Sim, fomos criados imperfeitos, mas recebemos os recursos do intelecto e da consciência para a absorção de conhecimento e reflexão. Não precisamos ficar repetindo padrões de comportamento aprendidos em encarnações passadas. Já temos conhecimento suficiente para compreendermos que Deus não castiga, que a política “olho por olho dente por dente” não compensa, que a autoflagelação não resgata e que a autopiedade não redime.

Sabemos que não é fácil se desvencilhar de hábitos profundamente arraigados. É necessária muita vigília, mas percebamos que a mudança de paradigma que propomos foi exemplificada pelo Cristo há dois mil anos!

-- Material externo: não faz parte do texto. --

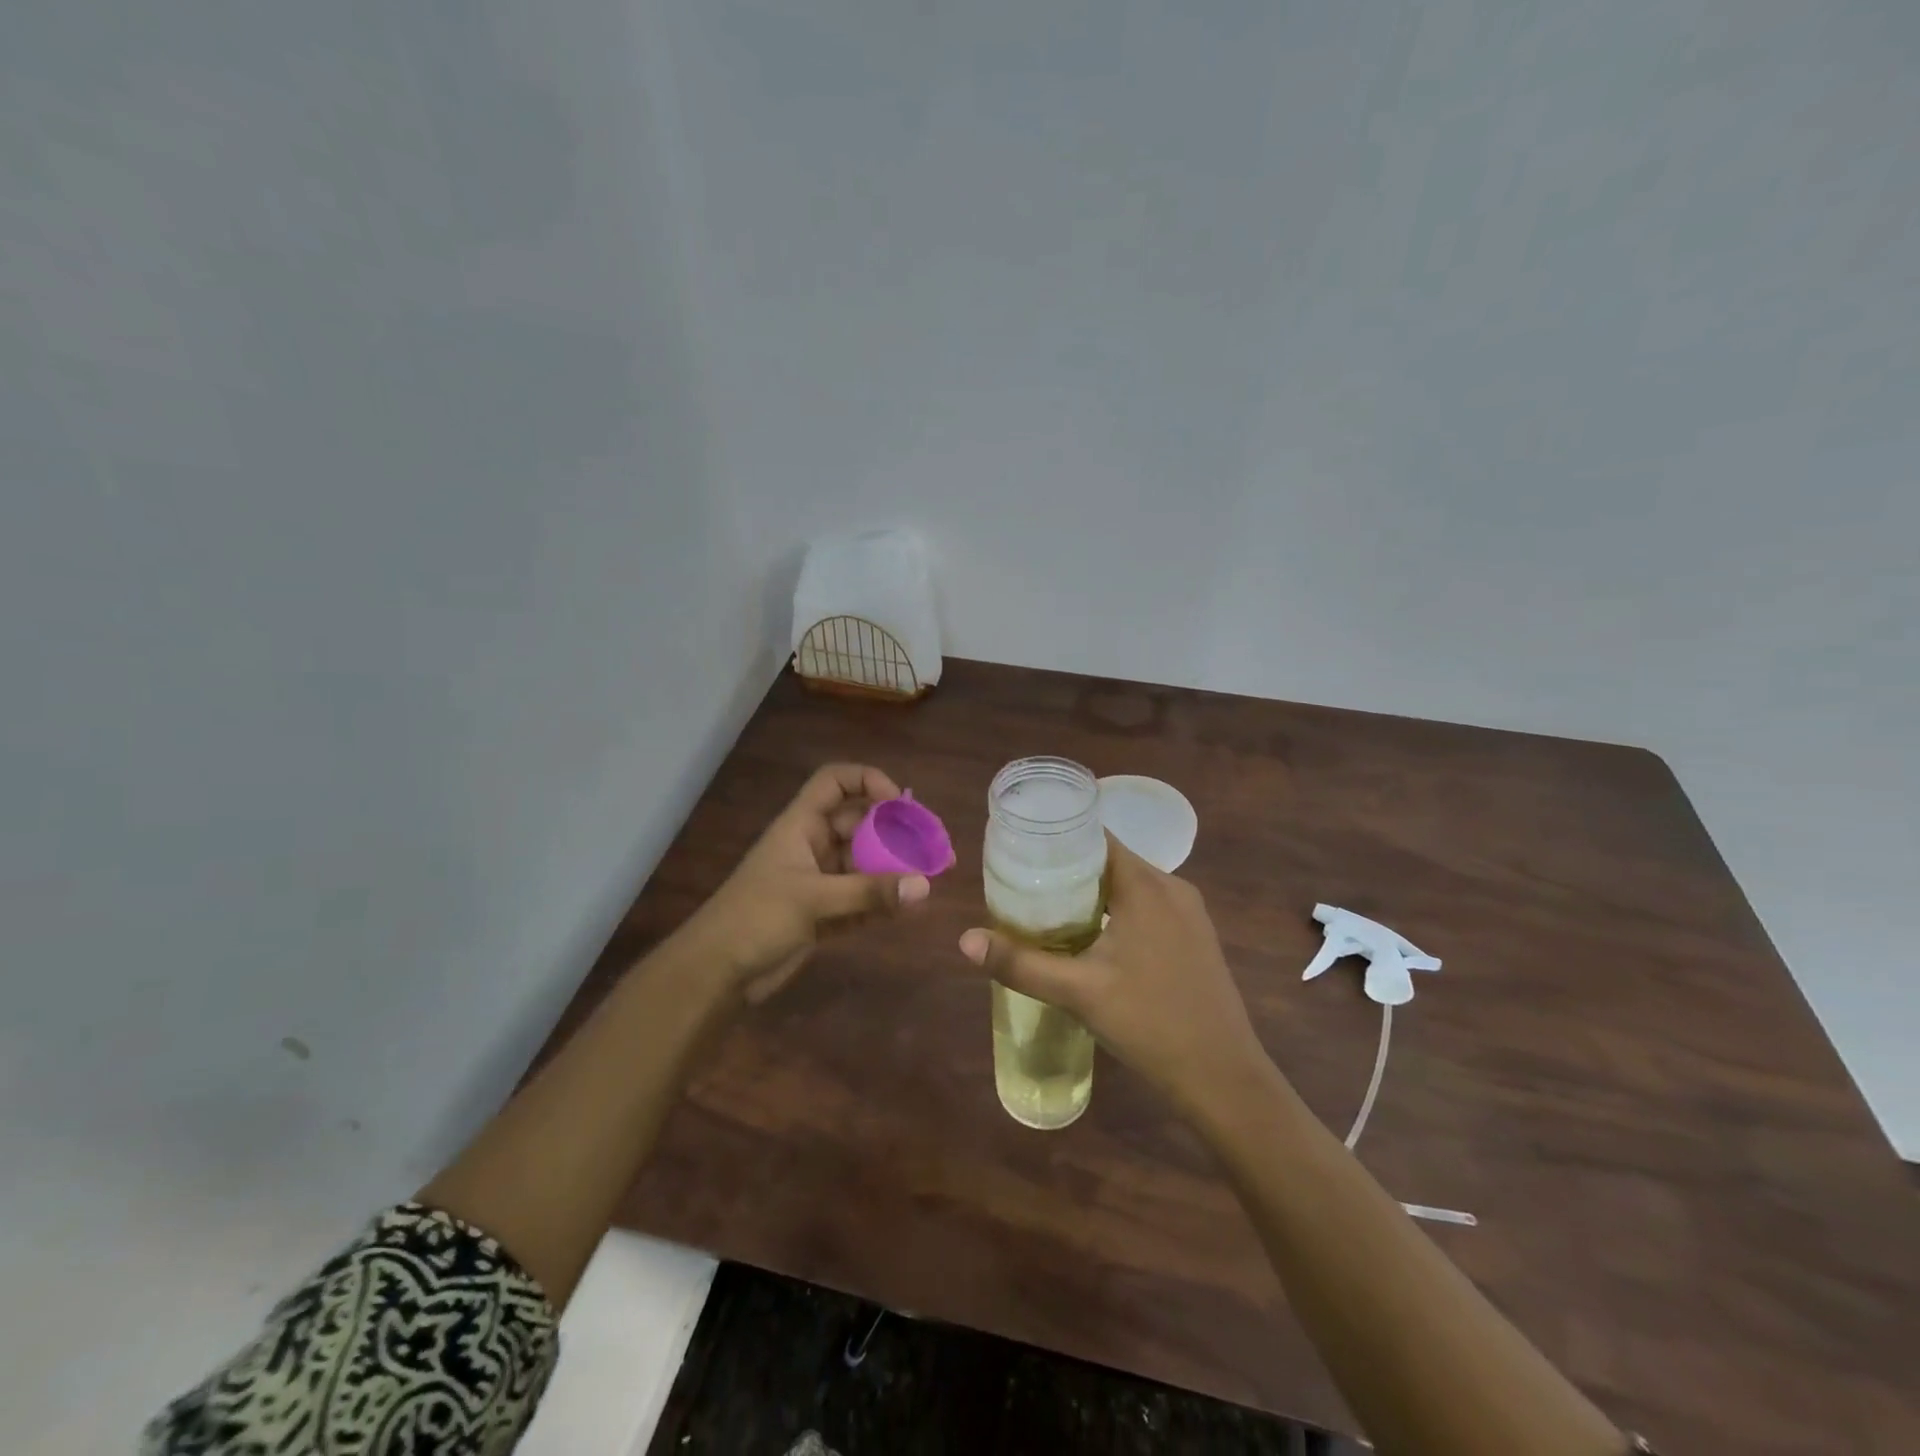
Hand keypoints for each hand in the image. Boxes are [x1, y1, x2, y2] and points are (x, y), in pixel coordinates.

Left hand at [683, 763, 931, 1002]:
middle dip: (895, 831)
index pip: (835, 782)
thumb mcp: (813, 900)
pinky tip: (912, 908)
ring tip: (931, 878)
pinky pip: (863, 898)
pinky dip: (884, 900)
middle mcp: (813, 846)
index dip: (868, 781)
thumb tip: (925, 886)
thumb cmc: (755, 918)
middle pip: (861, 823)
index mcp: (801, 825)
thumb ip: (870, 893)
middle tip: (931, 846)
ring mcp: (819, 880)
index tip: (899, 803)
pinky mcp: (824, 913)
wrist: (715, 974)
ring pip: (865, 862)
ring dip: (895, 869)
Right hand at [957, 835, 1266, 1112]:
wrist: (1223, 1077)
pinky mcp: (1194, 937)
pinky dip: (1117, 910)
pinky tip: (1093, 937)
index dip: (1059, 839)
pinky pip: (1148, 906)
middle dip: (1068, 868)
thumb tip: (965, 940)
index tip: (1022, 849)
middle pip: (1111, 861)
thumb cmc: (1150, 1022)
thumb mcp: (1078, 991)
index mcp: (1146, 885)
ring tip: (1049, 907)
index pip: (1097, 838)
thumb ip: (1020, 962)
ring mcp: (1189, 913)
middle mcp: (1172, 888)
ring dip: (1093, 892)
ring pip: (1130, 886)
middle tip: (1024, 883)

O Pai é justiça e amor, não quer que soframos, mas que aprendamos. O sofrimento é produzido pelo próprio homem quando se recusa a aprender.

Se errar é humano, acertar também o é! Não nos detenhamos na ideia do sofrimento como redenção. Só evoluímos quando aprendemos!

 

Lila

 

[1] O código de Hamurabi é o primeiro código de leis registrado por escrito, criado na Mesopotâmia por volta do séc. XVIII a.C. Ele versava sobre crimes e penas. Moisés apresentou um Deus único e bravio no séc. XIII a.C., juntamente com os “Os Dez Mandamentos à Humanidade” e um conjunto de leis disciplinadoras. A cultura greco-romana apresentou Deuses coléricos e vingativos, que disciplinavam pelo medo.

[2] KARDEC, Allan. O Livro dos Espíritos. Questão 1000.

[3] Lucas (23:33-34)

[4] Adaptado de: HAMMED (espírito); SANTO NETO, Francisco do Espírito (psicografado por). A imensidão dos sentidos. Cap. “Falibilidade”.